Sarah Coope

Personal information
- Full name: Sarah Coope
- Nationality: British

Sport
- Country: Great Britain
- Sport: Triathlon
- Partner: Glenn Cook

Medal record
Representing United Kingdom
Women's Triathlon
ETU Triathlon Championships
| Gold medal – first place | ETU European Championships | 1987 Marseille |
ETU European Middle Distance Triathlon Championships
| Gold medal – first place | ETU Middle Distance Triathlon Championships | 1987 Roth |
| Gold medal – first place | ETU Middle Distance Triathlon Championships | 1988 Stein |
| Silver medal – second place | ETU Middle Distance Triathlon Championships | 1986 Brasschaat |
ETU Long Distance Triathlon Championships
| Gold medal – first place | ETU Long Distance Triathlon Championships | 1987 Joroinen |
| Gold medal – first place | ETU Long Distance Triathlon Championships | 1989 Rodekro |
| Bronze medal – third place | ETU Triathlon Championships | 1987 Milton Keynes |
ETU Duathlon Championships
| Gold medal – first place | ETU Duathlon Championships | 1991 Birmingham |
Ironman World Championships
| Bronze medal – third place | Ironman World Championships | 1991 Hawaii |

= Sarah Coope =

British triathlete

Sarah Coope is a British former professional triathlete and current triathlon coach.

==Triathlon career==
From 1985 to 1989 Coope competed in eight European Triathlon Union (ETU). sanctioned races, before participating in the inaugural International Triathlon Union (ITU) Triathlon World Championships in Avignon, placing 12th.
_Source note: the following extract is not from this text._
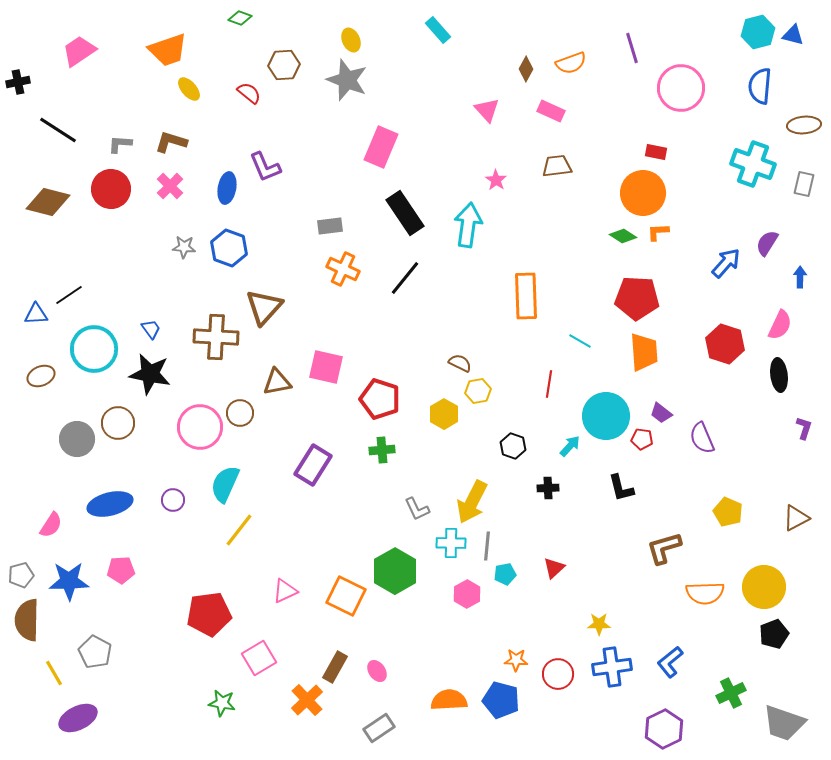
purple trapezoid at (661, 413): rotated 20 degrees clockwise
She was one of two British female triathletes at the race, with her compatriot Cathy Bow finishing 24th.

She went on to compete internationally until 1992, and is considered the most victorious British triathlete of the 1980s, taking the title of ETU European Triathlon Champion five times at three different distances, standard, middle and long.

She also became the European duathlon champion in 1991.
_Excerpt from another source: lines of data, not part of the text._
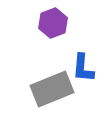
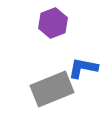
blue L-shape: rotated 96 degrees clockwise
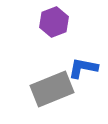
purple hexagon: moved 1 px right, 1 px up
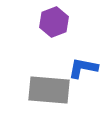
gray rectangle: moved 3 px left, 1 px down; rotated 27 degrees clockwise
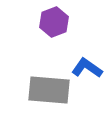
blue L-shape: moved 4 px right; rotated 24 degrees clockwise
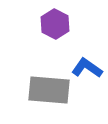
purple hexagon: moved 1 px right, 2 px down; rotated 12 degrees counterclockwise
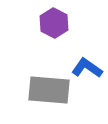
purple hexagon: moved 1 px left, 1 px up
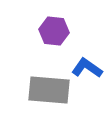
purple hexagon: moved 8 px down; rotated 20 degrees counterclockwise
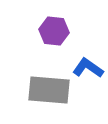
blue L-shape: moved 1 px right
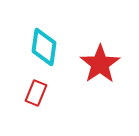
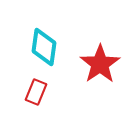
red rectangle: moved 1 px up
She moved to long-course triathlon in the latter years of her career, placing third woman overall at the 1991 Ironman World Championships in Kailua-Kona, Hawaii.

==Post triathlon career==
Coope now runs a coaching business in Eastbourne, Team Bodyworks, with her partner Glenn Cook, a fellow former triathlete, Team GB coach and Olympic selector.

==Personal life==
Coope lives with her partner in Eastbourne.

They have four daughters together: Chloe Cook is a professional triathlete competing within the ITU and at Ironman 70.3 distances, Ysabel cook, Grace cook and her younger sister Beth is also an aspiring triathlete with a number of successes in the junior ranks.